Re: 2.6.8-rc1-mm1 "Badness in schedule" on ppc32

From: Nick Piggin
Date: Fri Jul 16 2004 - 08:49:17 EST


Mikael Pettersson wrote:
On Thu, 15 Jul 2004 13:27:05 -0700, Tom Rini wrote:

[ much needed cutting ]

On x86, could you force the PDC202XX_NEW to dump_stack in the function
in question? Perhaps there's a calling order issue on ppc. Thanks.


I hacked pdc202xx_init_one() to dump_stack(), and upped ppc's
log buffer size to capture all badness messages.
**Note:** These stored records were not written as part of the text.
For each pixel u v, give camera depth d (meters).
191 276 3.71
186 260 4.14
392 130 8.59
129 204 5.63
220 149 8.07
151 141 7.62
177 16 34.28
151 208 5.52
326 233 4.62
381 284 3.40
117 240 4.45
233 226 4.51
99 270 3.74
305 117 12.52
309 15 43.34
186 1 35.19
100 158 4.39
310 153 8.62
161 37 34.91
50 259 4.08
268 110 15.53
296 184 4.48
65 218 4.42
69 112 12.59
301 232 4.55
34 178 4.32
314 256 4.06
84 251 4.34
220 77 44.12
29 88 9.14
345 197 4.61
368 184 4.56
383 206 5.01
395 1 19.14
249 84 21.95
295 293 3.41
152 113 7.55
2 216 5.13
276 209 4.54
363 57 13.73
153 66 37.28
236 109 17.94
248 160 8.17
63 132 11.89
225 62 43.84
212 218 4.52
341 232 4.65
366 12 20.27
The ppc boot
log is a bit large, so I put both the ppc and x86 logs in
<http://www.csd.uu.se/~mikpe/linux/2.6.8-rc1-mm1-scheduler-badness/>.

All badness calls appear to emanate from sleeps/waits in init code
called from init/main.c:init(), which itself runs in a kernel thread.
It seems extremely fishy that the kernel considers the scheduler
off-limits even though threads have been created and started.

The init thread is itself created in init/main.c:rest_init():

static void noinline rest_init(void)
{
kernel_thread(init, NULL, CLONE_FS | CLONE_SIGHAND);
numa_default_policy();
system_state = SYSTEM_BOOTING_SCHEDULER_OK;
unlock_kernel();
cpu_idle();
}

system_state is changed only after the init thread is created.
Unless kernel_thread guarantees some execution ordering between
parent and child, I don't see how this could be race-free.

But I also don't see why ppc and x86 behave so differently here.


You must have missed my mail to the linuxppc list.

sched-clean-init-idle (which is in -mm) has the following hunk to
schedule() which should catch all unsafe calls to it, I think.

+ /*
+ * The idle thread is not allowed to schedule!
+ * Remove this check after it has been exercised a bit.
+ */
+ if (unlikely(current == rq->idle) && current->state != TASK_RUNNING) {
+ printk(KERN_ERR "bad: scheduling from the idle thread!\n");
+ dump_stack();
+ }
+

So the system_state patch can be dropped.